URIs are useful as a cache key.

btw I’m just spitballing what the prompt format should be for returning results. You can play around with it, you might already have strong opinions. The point is, mapping must be done.

MCP is not LLM-readable

There’s been a lot of discussion about if LLMs can interpret OpenAPI fine, and if so, why use MCP. That misses the entire point. MCP isn’t supposed to be interpreted directly by an LLM.
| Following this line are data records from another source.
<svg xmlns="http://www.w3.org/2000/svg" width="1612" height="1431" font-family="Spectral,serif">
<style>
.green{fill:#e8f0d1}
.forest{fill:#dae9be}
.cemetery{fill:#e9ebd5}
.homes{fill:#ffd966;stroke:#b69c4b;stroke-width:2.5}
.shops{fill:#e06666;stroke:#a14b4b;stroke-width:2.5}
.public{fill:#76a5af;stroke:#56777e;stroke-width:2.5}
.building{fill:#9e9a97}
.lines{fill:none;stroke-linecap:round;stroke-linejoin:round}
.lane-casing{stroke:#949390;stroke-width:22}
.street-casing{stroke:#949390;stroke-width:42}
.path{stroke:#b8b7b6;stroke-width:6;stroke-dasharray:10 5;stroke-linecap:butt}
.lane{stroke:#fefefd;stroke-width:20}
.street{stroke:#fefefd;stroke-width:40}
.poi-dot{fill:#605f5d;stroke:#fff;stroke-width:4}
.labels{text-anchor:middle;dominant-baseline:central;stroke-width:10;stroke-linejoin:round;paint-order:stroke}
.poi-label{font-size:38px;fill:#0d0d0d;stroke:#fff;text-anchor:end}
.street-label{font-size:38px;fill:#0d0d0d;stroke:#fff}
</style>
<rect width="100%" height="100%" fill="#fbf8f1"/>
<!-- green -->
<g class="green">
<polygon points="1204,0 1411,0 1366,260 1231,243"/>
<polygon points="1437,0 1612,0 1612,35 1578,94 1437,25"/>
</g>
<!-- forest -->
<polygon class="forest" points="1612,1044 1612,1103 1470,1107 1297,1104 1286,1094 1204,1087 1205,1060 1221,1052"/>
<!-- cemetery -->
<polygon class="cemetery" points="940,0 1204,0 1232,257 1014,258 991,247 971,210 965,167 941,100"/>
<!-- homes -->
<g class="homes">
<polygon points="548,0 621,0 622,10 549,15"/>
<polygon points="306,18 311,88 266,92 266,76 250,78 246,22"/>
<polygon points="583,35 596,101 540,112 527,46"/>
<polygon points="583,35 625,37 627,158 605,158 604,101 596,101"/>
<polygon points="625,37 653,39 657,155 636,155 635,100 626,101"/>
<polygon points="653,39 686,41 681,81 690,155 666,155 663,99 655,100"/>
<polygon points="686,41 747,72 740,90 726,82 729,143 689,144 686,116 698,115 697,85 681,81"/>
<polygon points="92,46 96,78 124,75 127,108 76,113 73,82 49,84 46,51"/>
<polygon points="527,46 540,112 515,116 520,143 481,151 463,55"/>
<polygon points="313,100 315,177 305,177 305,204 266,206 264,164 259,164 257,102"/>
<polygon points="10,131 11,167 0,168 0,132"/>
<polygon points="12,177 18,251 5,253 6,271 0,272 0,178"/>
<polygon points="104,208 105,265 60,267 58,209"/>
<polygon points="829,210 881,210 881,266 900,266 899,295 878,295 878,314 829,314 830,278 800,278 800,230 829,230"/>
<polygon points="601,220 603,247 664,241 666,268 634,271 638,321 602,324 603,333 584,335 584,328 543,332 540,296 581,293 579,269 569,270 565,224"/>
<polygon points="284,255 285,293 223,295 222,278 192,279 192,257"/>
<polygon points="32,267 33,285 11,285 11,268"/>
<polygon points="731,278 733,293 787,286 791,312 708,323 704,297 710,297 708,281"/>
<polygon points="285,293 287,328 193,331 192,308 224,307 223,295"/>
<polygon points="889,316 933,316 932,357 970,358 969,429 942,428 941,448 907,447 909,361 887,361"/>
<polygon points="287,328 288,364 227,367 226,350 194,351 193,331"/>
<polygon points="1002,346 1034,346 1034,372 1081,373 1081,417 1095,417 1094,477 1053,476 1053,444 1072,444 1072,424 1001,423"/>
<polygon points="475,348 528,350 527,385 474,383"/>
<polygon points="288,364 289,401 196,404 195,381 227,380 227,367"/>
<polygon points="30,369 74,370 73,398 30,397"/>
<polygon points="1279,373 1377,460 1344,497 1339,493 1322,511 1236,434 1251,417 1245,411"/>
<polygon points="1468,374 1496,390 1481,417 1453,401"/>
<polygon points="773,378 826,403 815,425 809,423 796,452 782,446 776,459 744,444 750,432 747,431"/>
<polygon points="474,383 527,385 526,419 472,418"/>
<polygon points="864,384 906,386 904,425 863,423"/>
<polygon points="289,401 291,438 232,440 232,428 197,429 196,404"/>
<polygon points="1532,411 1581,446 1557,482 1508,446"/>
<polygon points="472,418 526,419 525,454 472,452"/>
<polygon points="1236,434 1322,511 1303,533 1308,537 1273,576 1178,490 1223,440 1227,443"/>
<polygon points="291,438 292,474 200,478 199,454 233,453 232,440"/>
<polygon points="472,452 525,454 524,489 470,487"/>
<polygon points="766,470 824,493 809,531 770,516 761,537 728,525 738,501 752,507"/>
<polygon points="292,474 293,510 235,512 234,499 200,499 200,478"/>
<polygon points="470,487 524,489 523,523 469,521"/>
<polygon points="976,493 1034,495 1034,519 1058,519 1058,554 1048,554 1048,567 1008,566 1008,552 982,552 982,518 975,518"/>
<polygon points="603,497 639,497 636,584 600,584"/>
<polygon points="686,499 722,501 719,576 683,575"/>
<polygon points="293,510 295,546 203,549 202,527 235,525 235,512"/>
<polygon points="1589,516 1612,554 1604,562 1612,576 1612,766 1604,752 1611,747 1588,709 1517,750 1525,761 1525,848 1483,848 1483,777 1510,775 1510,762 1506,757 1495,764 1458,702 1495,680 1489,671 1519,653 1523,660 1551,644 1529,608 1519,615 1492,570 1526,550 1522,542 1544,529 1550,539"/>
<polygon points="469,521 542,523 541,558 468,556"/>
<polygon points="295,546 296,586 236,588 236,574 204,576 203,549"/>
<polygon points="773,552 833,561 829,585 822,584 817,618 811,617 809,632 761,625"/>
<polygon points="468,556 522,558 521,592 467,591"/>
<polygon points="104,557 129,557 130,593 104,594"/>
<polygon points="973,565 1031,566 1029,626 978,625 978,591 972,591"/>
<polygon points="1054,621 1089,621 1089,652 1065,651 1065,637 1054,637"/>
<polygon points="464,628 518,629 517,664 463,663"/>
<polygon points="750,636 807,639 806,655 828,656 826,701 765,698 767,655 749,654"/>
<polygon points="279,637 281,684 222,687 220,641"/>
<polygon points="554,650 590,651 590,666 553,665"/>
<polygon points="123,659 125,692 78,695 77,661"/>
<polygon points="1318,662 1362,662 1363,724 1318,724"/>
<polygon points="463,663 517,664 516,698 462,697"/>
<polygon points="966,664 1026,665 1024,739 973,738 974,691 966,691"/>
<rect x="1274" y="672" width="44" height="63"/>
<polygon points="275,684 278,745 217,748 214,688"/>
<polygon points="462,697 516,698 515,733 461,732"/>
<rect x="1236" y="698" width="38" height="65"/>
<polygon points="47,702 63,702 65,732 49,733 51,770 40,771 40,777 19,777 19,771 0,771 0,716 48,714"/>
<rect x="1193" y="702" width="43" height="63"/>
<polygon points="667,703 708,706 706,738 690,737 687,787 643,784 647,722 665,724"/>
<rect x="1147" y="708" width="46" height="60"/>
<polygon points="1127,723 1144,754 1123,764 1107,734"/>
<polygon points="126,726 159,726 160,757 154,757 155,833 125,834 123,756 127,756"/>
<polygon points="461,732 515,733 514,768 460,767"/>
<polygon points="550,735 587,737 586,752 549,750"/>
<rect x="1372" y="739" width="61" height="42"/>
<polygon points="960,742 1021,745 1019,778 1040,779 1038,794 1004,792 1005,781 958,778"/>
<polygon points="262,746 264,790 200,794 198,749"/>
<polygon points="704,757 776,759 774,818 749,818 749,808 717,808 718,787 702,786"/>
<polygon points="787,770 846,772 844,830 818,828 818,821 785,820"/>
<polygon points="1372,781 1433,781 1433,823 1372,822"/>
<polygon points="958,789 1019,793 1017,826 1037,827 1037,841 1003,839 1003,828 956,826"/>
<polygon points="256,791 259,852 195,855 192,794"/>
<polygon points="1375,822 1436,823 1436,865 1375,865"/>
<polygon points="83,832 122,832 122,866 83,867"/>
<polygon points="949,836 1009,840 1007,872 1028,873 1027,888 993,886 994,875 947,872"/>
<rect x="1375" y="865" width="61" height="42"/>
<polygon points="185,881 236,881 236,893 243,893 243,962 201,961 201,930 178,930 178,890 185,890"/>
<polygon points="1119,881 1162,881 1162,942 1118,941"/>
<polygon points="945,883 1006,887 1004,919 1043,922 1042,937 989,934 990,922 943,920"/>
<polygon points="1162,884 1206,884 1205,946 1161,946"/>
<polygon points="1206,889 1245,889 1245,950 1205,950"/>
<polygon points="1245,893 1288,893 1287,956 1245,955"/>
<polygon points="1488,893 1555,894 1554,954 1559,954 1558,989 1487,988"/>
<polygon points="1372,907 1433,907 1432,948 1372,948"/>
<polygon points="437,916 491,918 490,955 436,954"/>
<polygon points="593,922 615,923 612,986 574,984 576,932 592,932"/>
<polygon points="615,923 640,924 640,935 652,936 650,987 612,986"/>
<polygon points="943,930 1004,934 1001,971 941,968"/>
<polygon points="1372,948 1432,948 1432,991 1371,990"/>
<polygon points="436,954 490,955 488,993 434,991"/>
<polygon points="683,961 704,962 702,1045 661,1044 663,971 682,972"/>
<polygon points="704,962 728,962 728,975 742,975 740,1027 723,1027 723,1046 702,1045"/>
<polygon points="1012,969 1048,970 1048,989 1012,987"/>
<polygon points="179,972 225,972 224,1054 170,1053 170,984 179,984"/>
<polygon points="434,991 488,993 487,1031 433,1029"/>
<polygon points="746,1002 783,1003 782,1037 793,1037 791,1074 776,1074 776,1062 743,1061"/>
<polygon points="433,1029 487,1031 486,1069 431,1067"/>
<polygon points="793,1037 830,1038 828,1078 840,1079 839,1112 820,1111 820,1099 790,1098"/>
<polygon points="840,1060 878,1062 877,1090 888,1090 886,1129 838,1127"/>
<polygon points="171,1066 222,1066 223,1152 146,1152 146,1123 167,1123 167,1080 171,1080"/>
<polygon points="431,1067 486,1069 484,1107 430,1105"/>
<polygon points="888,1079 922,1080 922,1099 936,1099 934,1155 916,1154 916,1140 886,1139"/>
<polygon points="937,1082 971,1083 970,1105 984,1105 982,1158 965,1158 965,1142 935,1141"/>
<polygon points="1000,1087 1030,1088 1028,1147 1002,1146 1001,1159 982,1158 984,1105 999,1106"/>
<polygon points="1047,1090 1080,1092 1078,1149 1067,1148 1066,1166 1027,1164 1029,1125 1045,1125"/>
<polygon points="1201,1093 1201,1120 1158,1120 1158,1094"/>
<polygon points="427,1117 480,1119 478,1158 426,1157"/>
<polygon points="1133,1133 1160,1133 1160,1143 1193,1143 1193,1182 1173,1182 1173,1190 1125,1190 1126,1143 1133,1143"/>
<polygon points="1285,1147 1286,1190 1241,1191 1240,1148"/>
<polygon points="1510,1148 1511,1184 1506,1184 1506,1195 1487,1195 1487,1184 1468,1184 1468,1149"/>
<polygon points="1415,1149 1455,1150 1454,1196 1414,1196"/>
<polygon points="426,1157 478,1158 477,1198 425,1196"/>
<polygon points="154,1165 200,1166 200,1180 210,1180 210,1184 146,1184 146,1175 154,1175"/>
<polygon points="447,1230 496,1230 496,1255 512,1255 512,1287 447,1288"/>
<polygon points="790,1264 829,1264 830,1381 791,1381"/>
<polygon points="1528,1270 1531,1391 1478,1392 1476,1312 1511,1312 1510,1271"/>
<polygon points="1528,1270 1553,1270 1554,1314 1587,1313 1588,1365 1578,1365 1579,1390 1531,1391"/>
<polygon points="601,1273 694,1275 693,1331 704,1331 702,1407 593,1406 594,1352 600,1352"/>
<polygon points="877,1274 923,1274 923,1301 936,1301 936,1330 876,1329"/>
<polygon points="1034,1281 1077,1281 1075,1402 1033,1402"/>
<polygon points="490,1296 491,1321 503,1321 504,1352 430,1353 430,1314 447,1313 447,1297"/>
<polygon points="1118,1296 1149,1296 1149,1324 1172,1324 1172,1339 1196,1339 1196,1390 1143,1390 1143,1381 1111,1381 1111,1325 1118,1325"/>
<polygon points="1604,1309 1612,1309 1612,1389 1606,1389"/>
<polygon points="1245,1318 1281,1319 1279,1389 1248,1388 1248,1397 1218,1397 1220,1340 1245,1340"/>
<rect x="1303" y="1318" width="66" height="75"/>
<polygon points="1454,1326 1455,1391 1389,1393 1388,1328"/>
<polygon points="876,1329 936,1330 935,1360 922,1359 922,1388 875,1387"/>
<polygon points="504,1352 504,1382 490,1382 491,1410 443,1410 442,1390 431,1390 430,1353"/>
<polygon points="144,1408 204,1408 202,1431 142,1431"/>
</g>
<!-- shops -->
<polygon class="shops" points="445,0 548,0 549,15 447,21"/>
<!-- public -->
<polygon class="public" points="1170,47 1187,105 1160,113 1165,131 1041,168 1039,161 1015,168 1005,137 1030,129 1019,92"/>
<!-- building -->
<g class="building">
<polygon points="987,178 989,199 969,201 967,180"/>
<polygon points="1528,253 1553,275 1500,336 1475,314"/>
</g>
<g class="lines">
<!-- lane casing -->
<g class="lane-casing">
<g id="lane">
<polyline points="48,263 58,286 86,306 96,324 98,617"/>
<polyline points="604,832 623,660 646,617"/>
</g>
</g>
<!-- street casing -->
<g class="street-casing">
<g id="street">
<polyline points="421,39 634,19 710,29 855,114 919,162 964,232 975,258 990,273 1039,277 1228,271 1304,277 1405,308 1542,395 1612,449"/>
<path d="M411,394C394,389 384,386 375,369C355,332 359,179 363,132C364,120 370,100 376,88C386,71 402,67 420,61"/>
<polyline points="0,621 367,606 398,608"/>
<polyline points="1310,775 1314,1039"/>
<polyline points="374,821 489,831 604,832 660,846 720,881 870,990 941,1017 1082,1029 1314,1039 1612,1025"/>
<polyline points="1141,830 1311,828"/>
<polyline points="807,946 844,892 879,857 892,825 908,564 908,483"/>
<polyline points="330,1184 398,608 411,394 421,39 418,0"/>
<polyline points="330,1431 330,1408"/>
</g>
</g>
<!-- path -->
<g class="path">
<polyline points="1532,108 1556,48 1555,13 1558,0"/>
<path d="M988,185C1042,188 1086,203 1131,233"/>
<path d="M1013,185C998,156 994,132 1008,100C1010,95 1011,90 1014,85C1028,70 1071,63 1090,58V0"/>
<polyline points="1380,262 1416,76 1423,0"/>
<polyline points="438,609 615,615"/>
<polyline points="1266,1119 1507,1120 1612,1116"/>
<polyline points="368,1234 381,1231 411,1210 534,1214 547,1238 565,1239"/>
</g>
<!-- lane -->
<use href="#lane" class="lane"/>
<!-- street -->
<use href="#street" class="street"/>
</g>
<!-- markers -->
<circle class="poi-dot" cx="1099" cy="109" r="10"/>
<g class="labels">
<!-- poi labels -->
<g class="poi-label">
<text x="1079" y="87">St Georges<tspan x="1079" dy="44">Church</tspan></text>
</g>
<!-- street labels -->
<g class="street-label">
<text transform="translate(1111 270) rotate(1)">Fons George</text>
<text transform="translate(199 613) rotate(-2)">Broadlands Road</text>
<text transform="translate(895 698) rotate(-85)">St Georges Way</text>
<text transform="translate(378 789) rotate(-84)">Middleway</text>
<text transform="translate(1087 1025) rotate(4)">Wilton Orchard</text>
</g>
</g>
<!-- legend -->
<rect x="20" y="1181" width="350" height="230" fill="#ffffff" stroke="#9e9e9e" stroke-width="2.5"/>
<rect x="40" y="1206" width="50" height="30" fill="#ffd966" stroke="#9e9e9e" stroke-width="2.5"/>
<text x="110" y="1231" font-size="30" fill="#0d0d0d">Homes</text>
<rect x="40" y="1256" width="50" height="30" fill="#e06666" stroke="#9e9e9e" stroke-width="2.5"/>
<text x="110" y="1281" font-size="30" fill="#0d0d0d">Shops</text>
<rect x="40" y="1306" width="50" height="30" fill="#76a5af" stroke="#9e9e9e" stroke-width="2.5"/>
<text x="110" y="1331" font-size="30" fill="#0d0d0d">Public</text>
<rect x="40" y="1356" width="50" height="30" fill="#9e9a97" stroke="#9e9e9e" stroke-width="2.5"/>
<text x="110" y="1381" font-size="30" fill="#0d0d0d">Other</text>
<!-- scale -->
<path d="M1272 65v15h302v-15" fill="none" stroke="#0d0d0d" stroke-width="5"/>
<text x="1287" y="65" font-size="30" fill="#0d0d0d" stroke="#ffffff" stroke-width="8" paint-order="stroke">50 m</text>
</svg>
When you implement an MCP client, you should be mapping MCP concepts to whatever works for that LLM. This is called implementing the protocol. If you throw vanilla MCP objects into a prompt, it could actually work. But a good client is going to map the results to phrases & formats that particular LLM has gone through extraordinarily expensive training to understand.

MCP is a protocol

MCP standardizes how tools should return their results. MCP resources exist so that tools (e.g. RAG search) can return files, and client can de-duplicate those files across many calls.

Yes, it’s cool that you can list a directory, but that’s not the primary purpose of resources. Without resources, your LLMs just eat more tokens unnecessarily.

(Side note: did you notice that neither Anthropic nor OpenAI supports resources in their APIs? It’s a conspiracy..)

Resources are table stakes MCP support

If a client doesn’t support MCP resources, it’s because they don’t care enough to implement a proper client. Period.

While I’m at it, prompts are just functions with special handling of the results. Might as well support those too.